The NPI number can be obtained online through the National Plan and Provider Enumeration System (NPPES) pages on CMS's website. The turnaround time for obtaining a number is 1 to 20 days. NPI numbers can be searched on the CMS website, listed in the external links 'National Plan and Provider Enumeration System information from CMS.

== Identifier details ==
The NPI is a 10-position, intelligence-free numeric identifier (10-digit number). This means that the numbers do not carry other information about healthcare providers, such as the state in which they live or their medical specialty. The NPI must be used in lieu of legacy provider identifiers in HIPAA standards transactions. As outlined in the federal regulation, the Health Insurance Portability and Accountability Act of 1996 (HIPAA), covered providers must also share their NPI with other providers, health plans, clearinghouses, and any entity that may need it for billing purposes.

Ten-digit NPI numbers may be validated using the Luhn algorithm by prefixing "80840" to the 10-digit number.

== Open data set ==

NPI data is downloadable from CMS. The downloadable database was updated monthly until December 2012 and has been updated weekly since then. A data structure file is available separately from CMS. As of June 2024, the file download size is 947.84 MB, and the raw database file (npidata_pfile_20050523-20240512.csv) is 9.3 GB when extracted. The size of the data has been steadily growing over time. The size of the raw database file was 8.8GB in June 2023 and 8.2GB in June 2022.

==Use as a data key==
The NPI is a data key that identifies a substantial portion of healthcare providers and other entities in the US. It is a frequently used data key in other data sources. For instance, the DocGraph data set is a crowdfunded open data set that details how healthcare providers collaborate to deliver care (i.e., referral patterns) that uses the NPI as its data key.
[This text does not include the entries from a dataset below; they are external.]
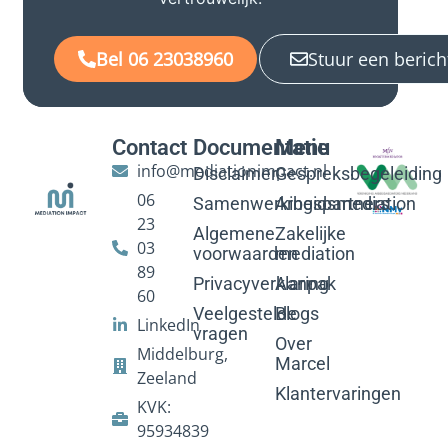
Bel 06 23038960
Stuur een berich
Contact
Documentatie
Menu
info@mediationimpact.nl
Disclaimer
Gespreksbegeleiding
06
Samenwerkingspartners
Arbeidsmediation
23
Algemene
Zakelijke
03
voorwaarden
mediation
89
Privacyverklaring
Aanpak
60
Veelgestelde
Blogs
LinkedIn
vragen
Over
Middelburg,
Marcel
Zeeland
Klantervaringen
KVK:
95934839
The NPI is often a common denominator between various healthcare provider identifier numbers, such as CMS Certification Number (CCN; formerly OSCAR number), Employer Identification Number, and PECOS Associate Control ID (PAC ID). As more publicly available datasets containing these identifiers become available, some organizations have extracted the most plausible links among them. For example, a crosswalk between CCN and NPI can be obtained by analyzing the facility ownership datasets. As another example, a subset of the crosswalk between EIN and NPI can be derived by analyzing the provider reference files from various payers.